DOCUMENT SEGMENT:
EHF European Cup

Tournament information
- Sport: Handball
- Dates: 10 September 2022–4 June 2023
- Teams: 77 (qualification stage) 16 (main stage)
- Website: ehfec.com

Final positions
- Champions: Vojvodina (1st title)
- Runner-up: Nærbø IL

Tournament statistics
- Matches played: 30
- Attendance: 27,274 (909 per match)

= 2022–23 EHF European Cup =

The 2022–23 EHF European Cup was the 26th season of Europe's tertiary club handball tournament organised by European Handball Federation (EHF), and the 3rd season since it was renamed from the Challenge Cup to the EHF European Cup.

==Qualified teams==
The full list of teams qualified for each stage of the 2022–23 EHF European Cup was announced on 12 July 2022.

TRY IT: According to the handball cup summary, which team won the 2022–23 EHF European Cup?

Excerpts from a dataset
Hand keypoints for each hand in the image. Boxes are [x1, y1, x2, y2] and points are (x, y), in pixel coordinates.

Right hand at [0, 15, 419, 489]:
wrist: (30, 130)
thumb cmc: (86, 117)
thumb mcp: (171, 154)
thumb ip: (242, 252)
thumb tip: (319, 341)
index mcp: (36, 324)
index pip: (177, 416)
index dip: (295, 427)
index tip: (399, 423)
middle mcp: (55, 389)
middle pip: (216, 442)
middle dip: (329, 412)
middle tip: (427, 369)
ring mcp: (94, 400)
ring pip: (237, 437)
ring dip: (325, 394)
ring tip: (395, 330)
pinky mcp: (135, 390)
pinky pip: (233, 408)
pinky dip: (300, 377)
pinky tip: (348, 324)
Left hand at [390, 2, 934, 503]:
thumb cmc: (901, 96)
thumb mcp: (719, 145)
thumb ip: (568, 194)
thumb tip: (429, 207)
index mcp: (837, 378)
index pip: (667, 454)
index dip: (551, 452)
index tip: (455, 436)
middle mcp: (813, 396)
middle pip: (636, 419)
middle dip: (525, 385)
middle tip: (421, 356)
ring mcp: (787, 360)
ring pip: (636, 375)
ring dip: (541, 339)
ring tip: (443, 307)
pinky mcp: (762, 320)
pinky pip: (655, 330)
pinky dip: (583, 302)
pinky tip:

FINISHED TASK: Vojvodina won, taking its first title.